Entre las corporaciones extranjeras que participaron abiertamente (otras lo hicieron en forma solapada) destacó la estadounidense ITT, de la rama de las telecomunicaciones, propietaria de 70% de la Compañía de Teléfonos de Chile y gran financista del diario derechista El Mercurio, que fungió como cabeza mediática del golpe de Estado.

[La ITT había sido aliada de Hitler y de Franco, así que con la derecha y los gorilas chilenos estaba como pez en el agua. Pero ese es también otro tema].

En el frente interno, toda la oligarquía tradicional chilena y la burguesía emergente se cuadraron con el golpe y contribuyeron a la creación de la situación insoportable mediante boicots, huelgas patronales, acaparamiento de productos de primera necesidad, aumentos desmedidos de precios y otras argucias que en Venezuela no es necesario explicar porque han sido cosa de todos los días desde el paro empresarial y petrolero de 2002 y muy especialmente, a partir de 2013.

En Chile, el llamado Paro de los patrones, que comenzó en 1972, tuvo una de sus armas fundamentales en los sindicatos de camioneros, en cuya cúpula estaban sujetos de la ultraderecha paramilitar, agrupados en una organización denominada Patria y Libertad. Más de 50 mil vehículos de carga se paralizaron en un país en el que ese tipo de transporte es clave, dada su longitud de 4 mil 300 kilómetros.

Se desarrolló allí lo que la CIA llamó “resistencia civil de la burguesía” y “gremialismo patronal”, técnicas que, aunadas al odio cultivado día a día en los medios de comunicación (especialmente en los momios), derivaría en una gran turbulencia que hicieron pasar como alzamiento de masas.

Esas artimañas para hacer ver como “popular” un movimiento que es diametralmente contrario a los intereses colectivos han sido utilizadas repetidamente por el imperialismo estadounidense en todos los países que han tenido gobiernos con algún sentido social y acusados, por tanto, de ser comunistas. Con sus adaptaciones locales se les utilizó en las revoluciones de colores de los países exsoviéticos y en las algaradas de la Primavera Árabe.

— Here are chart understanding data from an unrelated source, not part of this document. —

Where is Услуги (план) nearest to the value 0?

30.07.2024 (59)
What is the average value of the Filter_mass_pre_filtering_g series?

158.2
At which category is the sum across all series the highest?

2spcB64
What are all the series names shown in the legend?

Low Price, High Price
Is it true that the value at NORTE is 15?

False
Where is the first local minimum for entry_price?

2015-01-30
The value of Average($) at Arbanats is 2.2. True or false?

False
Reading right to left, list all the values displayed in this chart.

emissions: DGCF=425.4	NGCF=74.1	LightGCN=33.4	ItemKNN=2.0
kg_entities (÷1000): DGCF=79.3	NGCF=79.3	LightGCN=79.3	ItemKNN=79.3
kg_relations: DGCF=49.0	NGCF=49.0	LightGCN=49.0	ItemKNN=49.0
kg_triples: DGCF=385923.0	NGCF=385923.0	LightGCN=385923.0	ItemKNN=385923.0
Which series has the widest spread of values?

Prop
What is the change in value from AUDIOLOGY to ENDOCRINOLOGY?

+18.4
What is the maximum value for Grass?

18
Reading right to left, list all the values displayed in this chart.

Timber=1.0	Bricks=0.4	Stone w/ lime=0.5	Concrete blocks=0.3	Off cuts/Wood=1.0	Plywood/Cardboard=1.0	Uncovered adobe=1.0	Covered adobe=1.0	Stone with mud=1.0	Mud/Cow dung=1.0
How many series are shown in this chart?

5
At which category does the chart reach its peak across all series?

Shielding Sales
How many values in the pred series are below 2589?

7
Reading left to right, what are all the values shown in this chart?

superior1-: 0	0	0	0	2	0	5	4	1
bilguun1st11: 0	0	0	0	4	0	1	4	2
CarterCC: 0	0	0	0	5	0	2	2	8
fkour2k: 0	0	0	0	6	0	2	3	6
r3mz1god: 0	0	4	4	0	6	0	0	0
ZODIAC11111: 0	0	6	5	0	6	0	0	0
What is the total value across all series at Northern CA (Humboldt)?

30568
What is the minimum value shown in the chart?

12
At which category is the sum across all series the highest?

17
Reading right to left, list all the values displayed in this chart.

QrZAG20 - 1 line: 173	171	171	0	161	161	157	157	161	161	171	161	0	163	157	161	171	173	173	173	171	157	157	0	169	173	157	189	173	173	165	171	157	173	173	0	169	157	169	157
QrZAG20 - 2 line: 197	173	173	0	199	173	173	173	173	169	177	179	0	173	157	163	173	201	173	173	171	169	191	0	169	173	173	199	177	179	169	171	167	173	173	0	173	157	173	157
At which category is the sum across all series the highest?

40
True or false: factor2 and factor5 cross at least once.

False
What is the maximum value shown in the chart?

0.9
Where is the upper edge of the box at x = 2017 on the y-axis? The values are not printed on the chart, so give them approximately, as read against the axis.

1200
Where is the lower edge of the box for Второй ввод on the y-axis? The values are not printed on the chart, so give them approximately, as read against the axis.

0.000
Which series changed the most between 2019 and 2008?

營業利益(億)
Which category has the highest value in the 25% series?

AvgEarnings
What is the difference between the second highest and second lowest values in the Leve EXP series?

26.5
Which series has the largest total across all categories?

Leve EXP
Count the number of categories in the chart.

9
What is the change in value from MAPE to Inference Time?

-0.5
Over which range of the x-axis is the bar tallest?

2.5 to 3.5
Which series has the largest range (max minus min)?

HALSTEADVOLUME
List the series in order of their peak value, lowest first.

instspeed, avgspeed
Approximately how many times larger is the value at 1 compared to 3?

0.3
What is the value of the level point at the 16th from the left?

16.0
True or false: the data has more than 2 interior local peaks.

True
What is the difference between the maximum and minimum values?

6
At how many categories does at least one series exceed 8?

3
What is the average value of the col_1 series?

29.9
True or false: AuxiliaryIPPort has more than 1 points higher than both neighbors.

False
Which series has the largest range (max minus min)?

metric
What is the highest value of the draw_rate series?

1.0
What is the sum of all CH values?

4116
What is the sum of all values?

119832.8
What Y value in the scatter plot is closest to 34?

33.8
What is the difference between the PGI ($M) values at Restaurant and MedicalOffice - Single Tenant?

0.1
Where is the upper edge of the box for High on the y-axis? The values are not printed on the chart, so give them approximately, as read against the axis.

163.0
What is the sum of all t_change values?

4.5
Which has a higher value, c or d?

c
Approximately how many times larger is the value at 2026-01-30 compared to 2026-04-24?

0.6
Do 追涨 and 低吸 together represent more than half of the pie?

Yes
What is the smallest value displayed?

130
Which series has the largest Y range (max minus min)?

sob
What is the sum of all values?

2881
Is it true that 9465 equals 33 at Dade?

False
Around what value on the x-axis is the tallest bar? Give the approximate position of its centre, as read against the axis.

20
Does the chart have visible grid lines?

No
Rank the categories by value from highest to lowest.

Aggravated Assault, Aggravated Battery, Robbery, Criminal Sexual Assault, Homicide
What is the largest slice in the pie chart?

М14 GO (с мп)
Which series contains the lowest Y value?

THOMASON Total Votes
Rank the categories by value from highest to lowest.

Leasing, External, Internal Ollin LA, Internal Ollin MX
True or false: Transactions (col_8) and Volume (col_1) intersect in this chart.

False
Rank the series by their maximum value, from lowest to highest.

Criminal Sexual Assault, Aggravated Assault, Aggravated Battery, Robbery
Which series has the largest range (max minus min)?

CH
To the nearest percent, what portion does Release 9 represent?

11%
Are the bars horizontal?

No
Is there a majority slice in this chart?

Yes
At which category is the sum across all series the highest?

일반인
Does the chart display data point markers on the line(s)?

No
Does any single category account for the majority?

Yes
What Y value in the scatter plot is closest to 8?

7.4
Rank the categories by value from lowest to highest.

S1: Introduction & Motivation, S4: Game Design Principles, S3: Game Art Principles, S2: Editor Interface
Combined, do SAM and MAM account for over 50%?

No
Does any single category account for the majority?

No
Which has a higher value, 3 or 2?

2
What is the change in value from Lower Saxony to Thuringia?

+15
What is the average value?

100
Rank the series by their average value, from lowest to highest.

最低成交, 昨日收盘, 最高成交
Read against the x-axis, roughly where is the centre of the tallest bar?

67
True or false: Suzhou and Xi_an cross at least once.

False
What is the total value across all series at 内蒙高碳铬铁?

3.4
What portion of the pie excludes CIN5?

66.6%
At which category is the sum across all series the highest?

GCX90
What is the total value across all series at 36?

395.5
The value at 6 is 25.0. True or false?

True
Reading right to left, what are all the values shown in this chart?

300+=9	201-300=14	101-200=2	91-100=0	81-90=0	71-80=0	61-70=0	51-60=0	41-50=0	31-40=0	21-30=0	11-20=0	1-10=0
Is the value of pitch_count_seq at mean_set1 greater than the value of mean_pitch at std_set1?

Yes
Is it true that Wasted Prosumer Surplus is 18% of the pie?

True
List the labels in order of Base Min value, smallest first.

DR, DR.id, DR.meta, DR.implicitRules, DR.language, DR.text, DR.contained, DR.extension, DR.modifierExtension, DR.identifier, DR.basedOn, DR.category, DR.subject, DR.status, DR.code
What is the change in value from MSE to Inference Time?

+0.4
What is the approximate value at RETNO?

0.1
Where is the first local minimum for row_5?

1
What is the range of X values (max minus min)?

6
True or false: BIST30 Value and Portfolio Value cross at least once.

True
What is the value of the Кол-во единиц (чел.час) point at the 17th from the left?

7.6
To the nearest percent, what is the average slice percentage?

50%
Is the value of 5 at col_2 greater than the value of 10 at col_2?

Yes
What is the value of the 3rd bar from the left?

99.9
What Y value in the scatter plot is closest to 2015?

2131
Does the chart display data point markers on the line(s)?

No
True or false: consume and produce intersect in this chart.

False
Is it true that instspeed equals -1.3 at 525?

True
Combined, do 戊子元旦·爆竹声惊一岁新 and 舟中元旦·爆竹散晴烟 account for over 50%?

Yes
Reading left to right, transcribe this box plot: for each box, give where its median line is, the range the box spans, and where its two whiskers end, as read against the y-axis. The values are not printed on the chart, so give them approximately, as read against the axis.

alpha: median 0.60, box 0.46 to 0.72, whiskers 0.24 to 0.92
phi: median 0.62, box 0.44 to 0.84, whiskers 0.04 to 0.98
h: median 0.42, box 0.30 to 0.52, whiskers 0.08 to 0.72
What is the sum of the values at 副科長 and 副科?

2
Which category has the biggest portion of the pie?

En Venezuela, después de la muerte del comandante Hugo Chávez, la estratagema de la guerra económica ha alcanzado proporciones mayúsculas, con el agravante de que a partir de 2015 fue reforzada con las medidas coercitivas unilaterales y el bloqueo, que continúan en vigencia.

El mensaje, medio siglo después, sigue siendo el mismo: si usted llega al gobierno mediante elecciones, pero es socialista o pretende poner en práctica un programa que no tenga la aprobación de Estados Unidos y cause alguna desmejora (aunque sea leve) a los intereses de sus corporaciones, usted será derrocado, tal como lo fue Allende y como antes lo habían sido Árbenz, Bosch y Goulart; como lo fue Chávez (por algunas horas) y como han tratado de hacerlo con Nicolás Maduro.

En otras palabras, las elecciones libres en las que tanto insiste la élite estadounidense solo lo son si triunfa el que a ellos les gusta. De lo contrario, hay que borrar al ganador.